What you are asked to do: Sum up the decimation filters page below in two sentences.

Text:
——
Decimation filters

The mic array unit provided by this library uses a two-stage decimation process, implemented in TwoStageDecimator, to convert a high sample rate stream of (1-bit) PDM samples into a lower sample rate stream of (32-bit) PCM samples. This is shown in Simplified Decimator Model.

../../../_images/decimator_stages.drawio.png

Fig. 4 Simplified Decimator Model

The first stage filter is a decimating FIR filter with a fixed tap count (S1_TAP_COUNT) of 256 and a fixed decimation factor (S1_DEC_FACTOR) of 32.

The second stage decimator is a fully configurable FIR filter with tap count S2_TAP_COUNT and a decimation factor of S2_DEC_FACTOR (this can be 1).

Filters provided as part of lib_mic_array

lib_mic_array provides first and second stage decimation filter coefficients for filters targeting output sampling rates of 16 kHz, 32 kHz and 48 kHz from a starting input PDM frequency of 3.072 MHz. The first stage decimation filters have a fixed decimation factor of 32 and a fixed tap count of 256.

The second stage filters decimation factors vary based on the output sampling rate.

These filters are available to include in the application, through the header mic_array/etc/filters_default.h

Note

Although the first stage has a fixed decimation factor of 32, its coefficients must differ for 16 kHz, 32 kHz, and 48 kHz output sampling rate paths. The passband must be extended appropriately so sufficient bandwidth is preserved before the second stage decimates by 6 (output sampling rate 16 kHz), 3 (output sampling rate 32 kHz), or 2 (output sampling rate 48 kHz).

The increased sample rate will place a higher MIPS burden on the processor. The typical MIPS usage (see section Resource usage) is in the order of 11 MIPS per channel using a 16 kHz output decimator.

Increasing the output sample rate to 32 kHz using the same length filters will increase processor usage per channel to approximately 13 MIPS rising to 15.6 MIPS for 48 kHz.

Increasing the filer lengths to 148 and 96 for stages 1 and 2 respectively at 48 kHz will increase processor usage per channel to around 20 MIPS.

Stage 1 filters

Table 4 Provided first stage decimation filters

Output PCM sampling rate

Decimation factor

Tap count

Coeffs

16 kHz

32

256

stage1_coef

32 kHz

32

256

stage1_32k_coefs

48 kHz

32

256

stage1_48k_coefs

Stage 2 filters

Table 5 Provided second stage decimation filters

Output PCM sampling Rate

Decimation factor

Tap count

Coeffs

Right shift

16 kHz

6

256

stage2_coef

stage2_shr

32 kHz

3

96

stage2_32k_coefs

stage2_32k_shift

48 kHz

2

96

stage2_48k_coefs

stage2_48k_shift

Filter characteristics

This sections provides filters characteristics of the filters provided as part of lib_mic_array.

16 kHz output PCM sampling rate filter

16 kHz output sampling rate filter freq response shows the frequency response of the first and second stages of the provided 16 kHz sampling rate filters as well as the cascaded overall response.
——
Recorded data:
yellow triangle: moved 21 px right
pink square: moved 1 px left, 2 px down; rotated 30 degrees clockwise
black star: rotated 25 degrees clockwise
——
Output for this task: The mic array unit uses two decimation stages to turn a high-rate stream of 1-bit PDM samples into a lower-rate stream of 32-bit PCM samples: a first-stage FIR filter with a fixed 256 taps and a decimation factor of 32, followed by a fully configurable second-stage FIR filter. lib_mic_array provides filter coefficients for both stages for 16 kHz, 32 kHz and 48 kHz output from a 3.072 MHz PDM input, with the second stage decimating by 6, 3 or 2 depending on the output rate, and higher output rates raise processor load from about 11 MIPS per channel at 16 kHz to about 13 at 32 kHz and 15.6 at 48 kHz.